Extracted records:
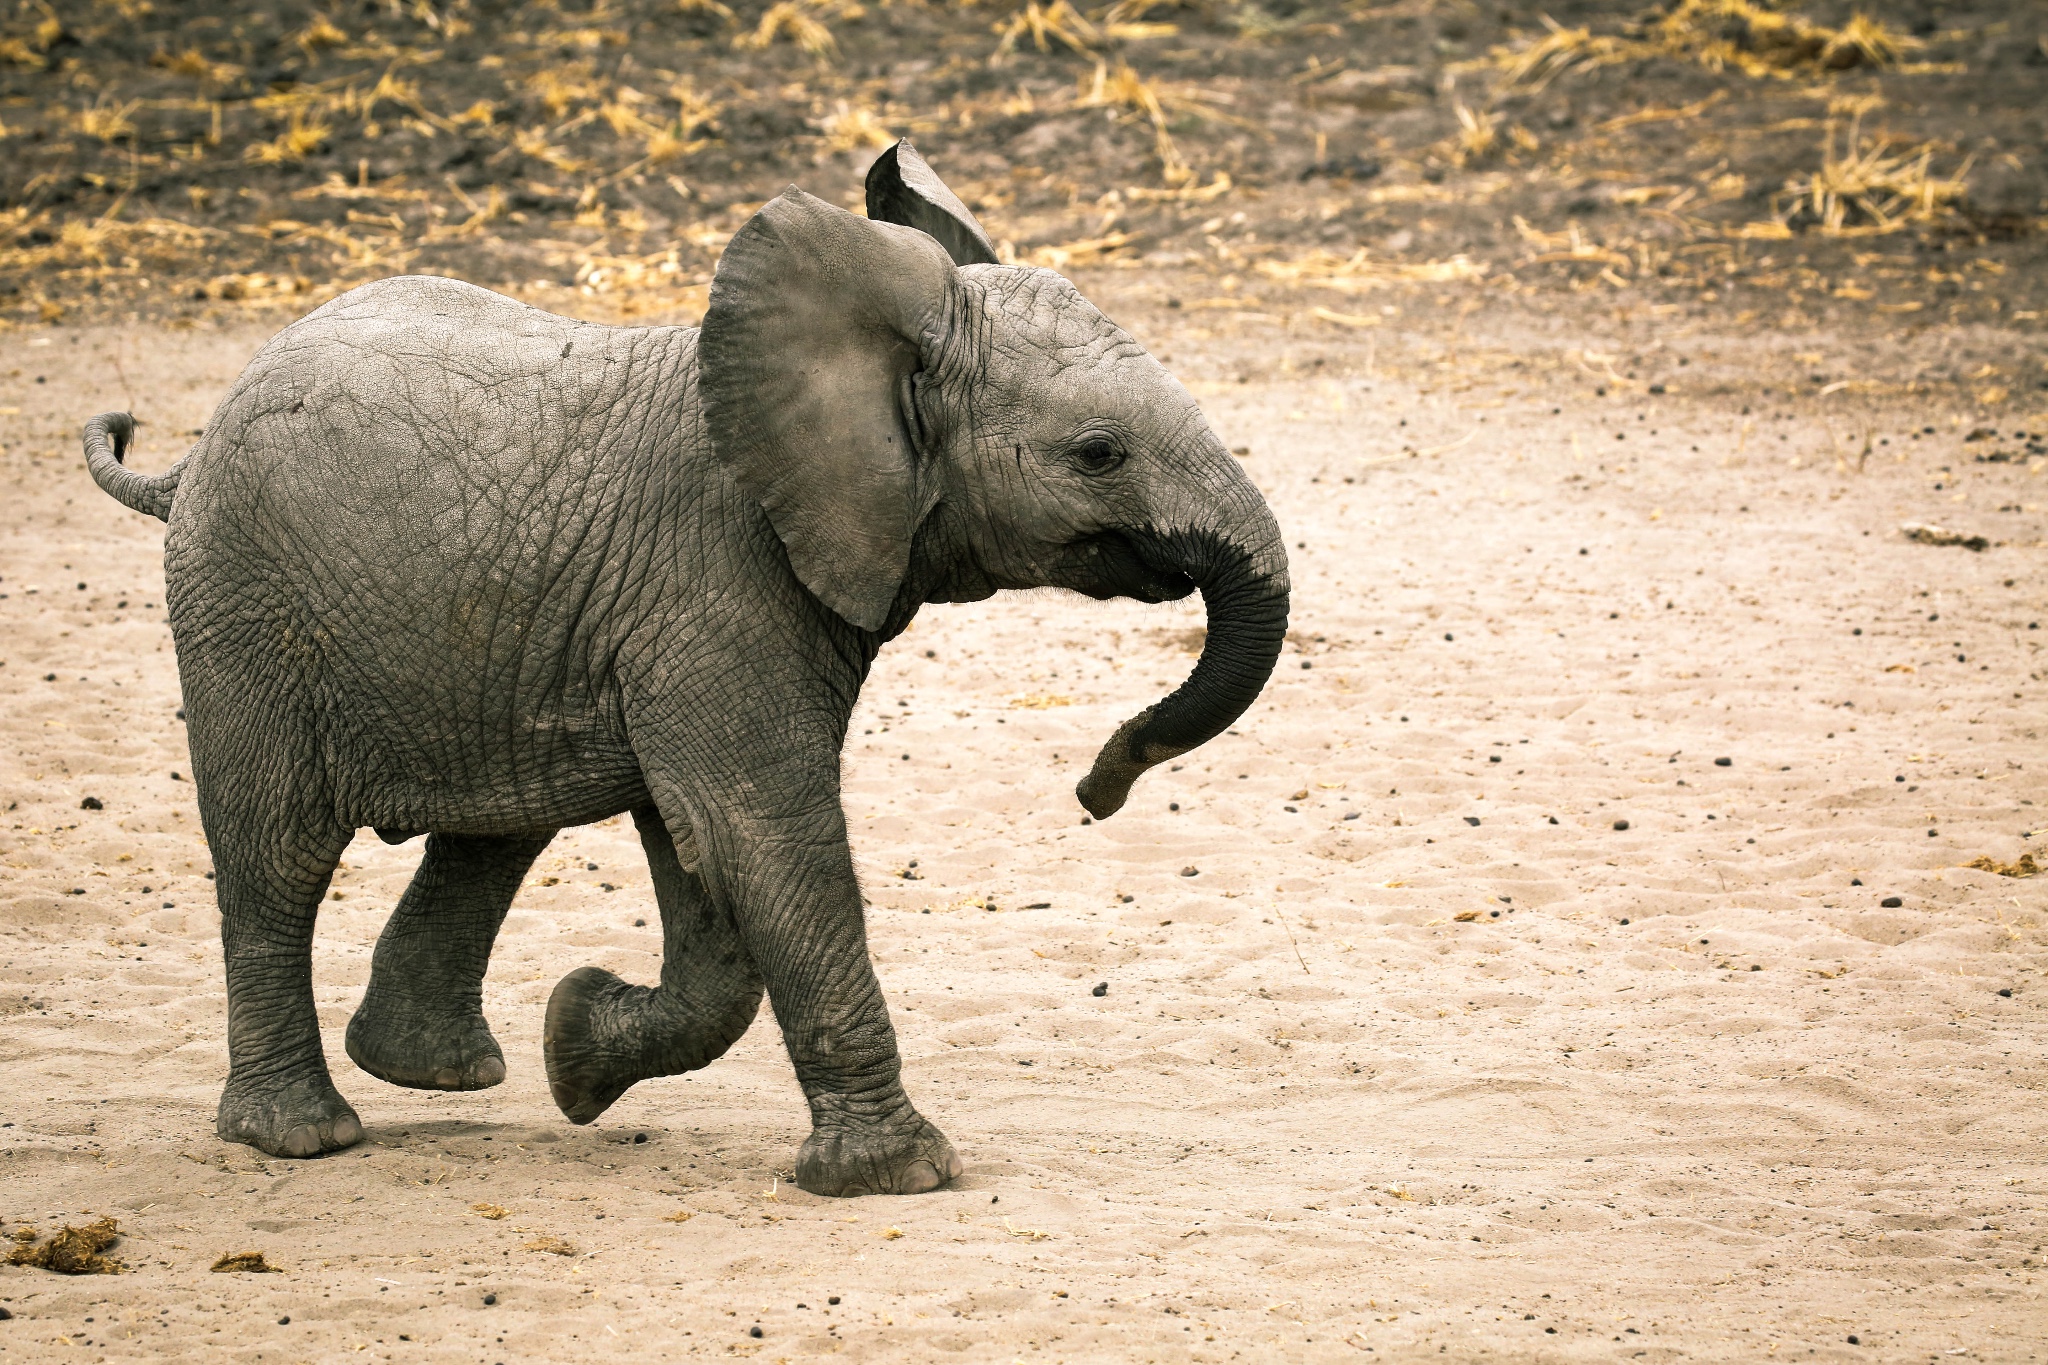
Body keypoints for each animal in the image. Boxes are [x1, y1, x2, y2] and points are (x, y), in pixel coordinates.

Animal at [92, 141, 1294, 1195]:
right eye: (1097, 454)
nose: (1094, 790)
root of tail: (188, 453)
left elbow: (710, 878)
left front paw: (576, 1049)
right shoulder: (717, 580)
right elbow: (760, 830)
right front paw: (900, 1179)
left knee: (493, 831)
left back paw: (442, 1073)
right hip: (243, 605)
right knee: (278, 853)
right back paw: (302, 1137)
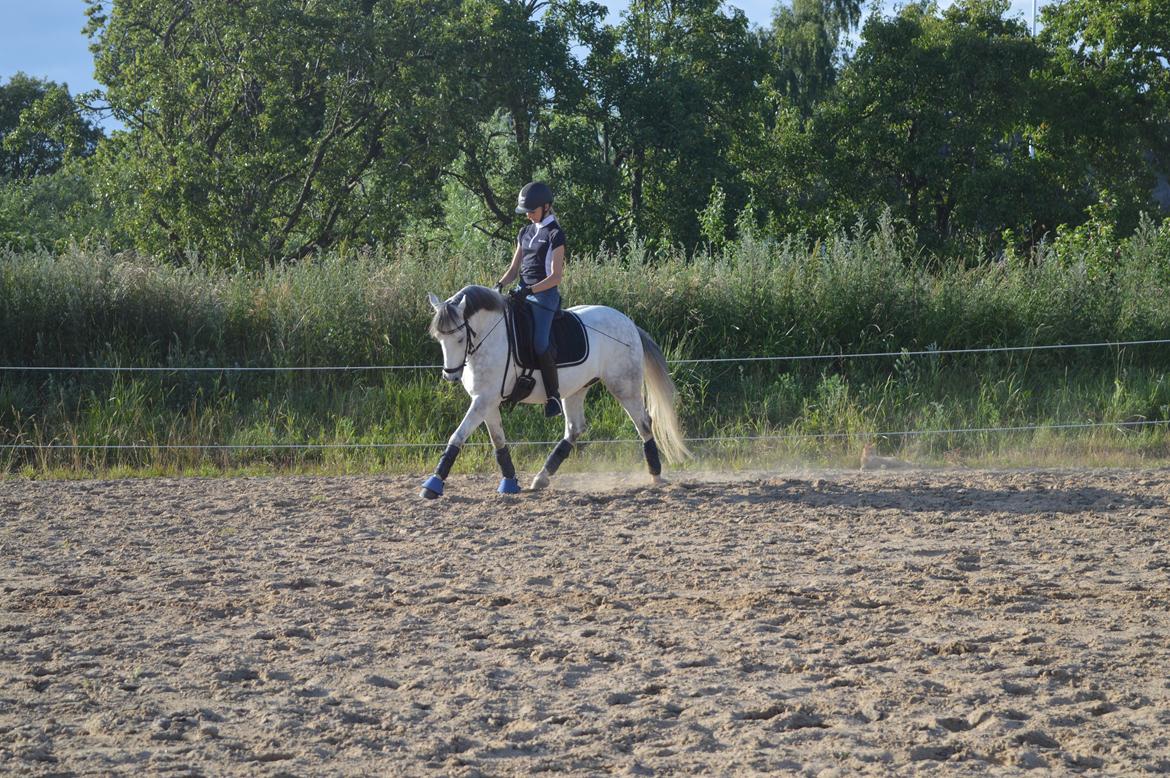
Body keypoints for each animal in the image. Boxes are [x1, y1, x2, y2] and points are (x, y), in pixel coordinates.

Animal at [420, 285, 690, 498]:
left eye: (459, 337)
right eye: (439, 339)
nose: (450, 375)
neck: (490, 337)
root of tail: (630, 323)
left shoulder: (484, 400)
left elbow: (457, 436)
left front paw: (433, 484)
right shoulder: (486, 400)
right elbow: (498, 440)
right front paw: (509, 482)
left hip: (624, 386)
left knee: (643, 423)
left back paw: (656, 475)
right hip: (576, 389)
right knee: (575, 428)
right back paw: (541, 477)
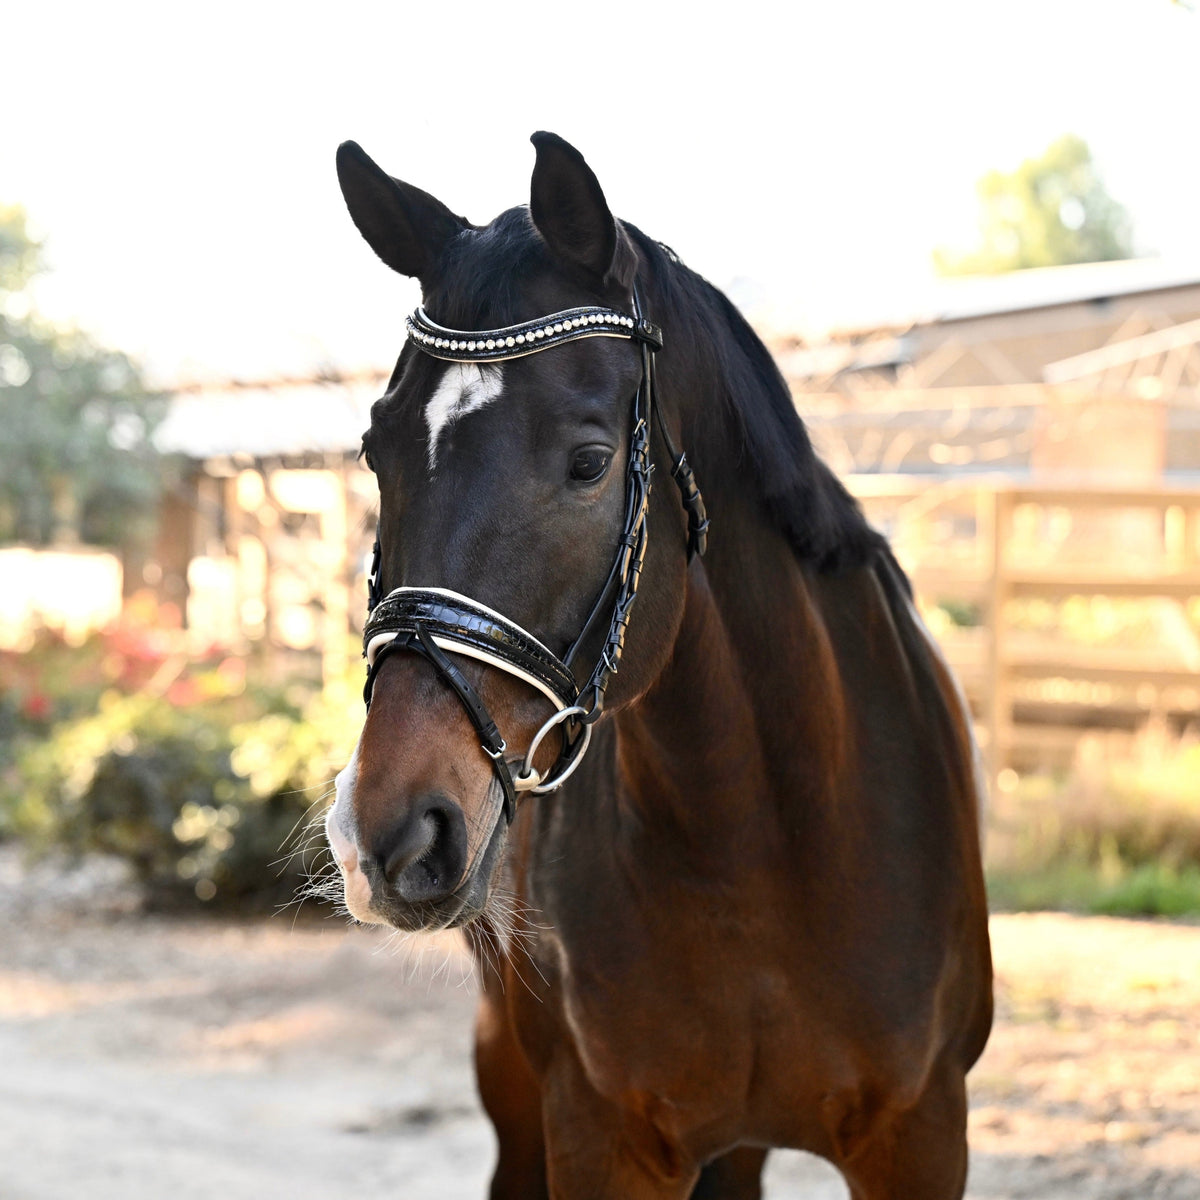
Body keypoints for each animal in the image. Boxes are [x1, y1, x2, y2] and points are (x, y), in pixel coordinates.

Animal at [324, 133, 988, 1200]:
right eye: (376, 451)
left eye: (590, 462)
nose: (383, 832)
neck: (760, 840)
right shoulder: (602, 1136)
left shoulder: (922, 1137)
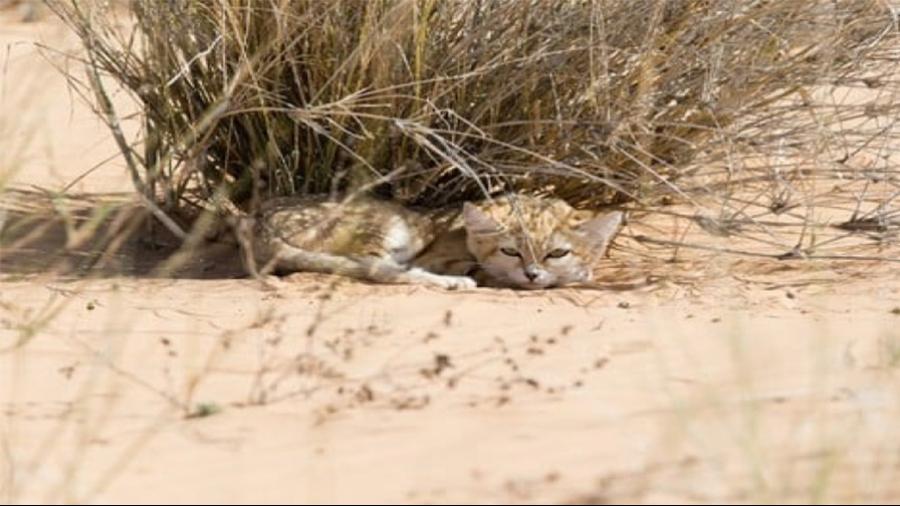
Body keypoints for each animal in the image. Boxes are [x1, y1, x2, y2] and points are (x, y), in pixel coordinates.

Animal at [236, 193, 624, 290]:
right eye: (510, 251)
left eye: (557, 252)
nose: (532, 274)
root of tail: (257, 222)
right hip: (394, 227)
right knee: (378, 268)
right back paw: (452, 283)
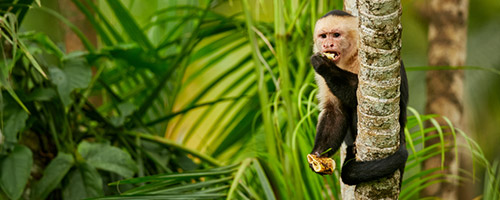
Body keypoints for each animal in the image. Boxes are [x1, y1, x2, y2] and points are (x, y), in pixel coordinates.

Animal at [308, 10, 410, 186]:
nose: (327, 45)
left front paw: (324, 65)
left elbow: (363, 97)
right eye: (323, 36)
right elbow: (335, 111)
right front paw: (319, 155)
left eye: (336, 35)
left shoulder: (365, 57)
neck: (348, 58)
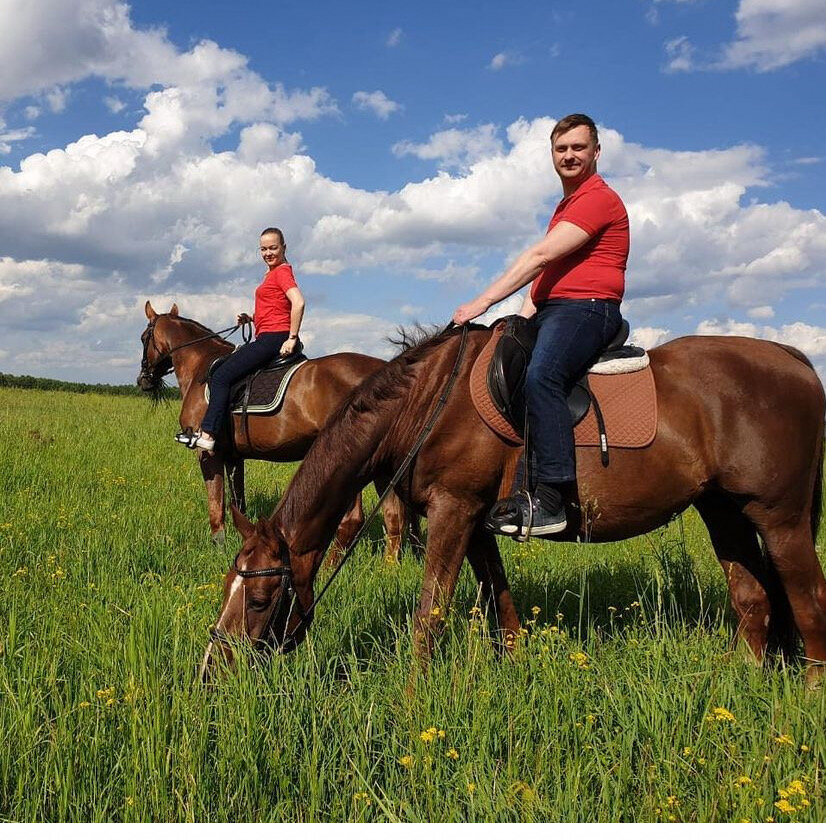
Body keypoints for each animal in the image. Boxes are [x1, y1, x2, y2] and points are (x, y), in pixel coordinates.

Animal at [135, 304, 406, 564]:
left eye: (143, 338)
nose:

Activity:
Look through the entries for the string "tail". Every line that has it belongs in the answer.

Reply:
root of tail: (188, 453)
root of tail: (630, 323)
root of tail: (257, 222)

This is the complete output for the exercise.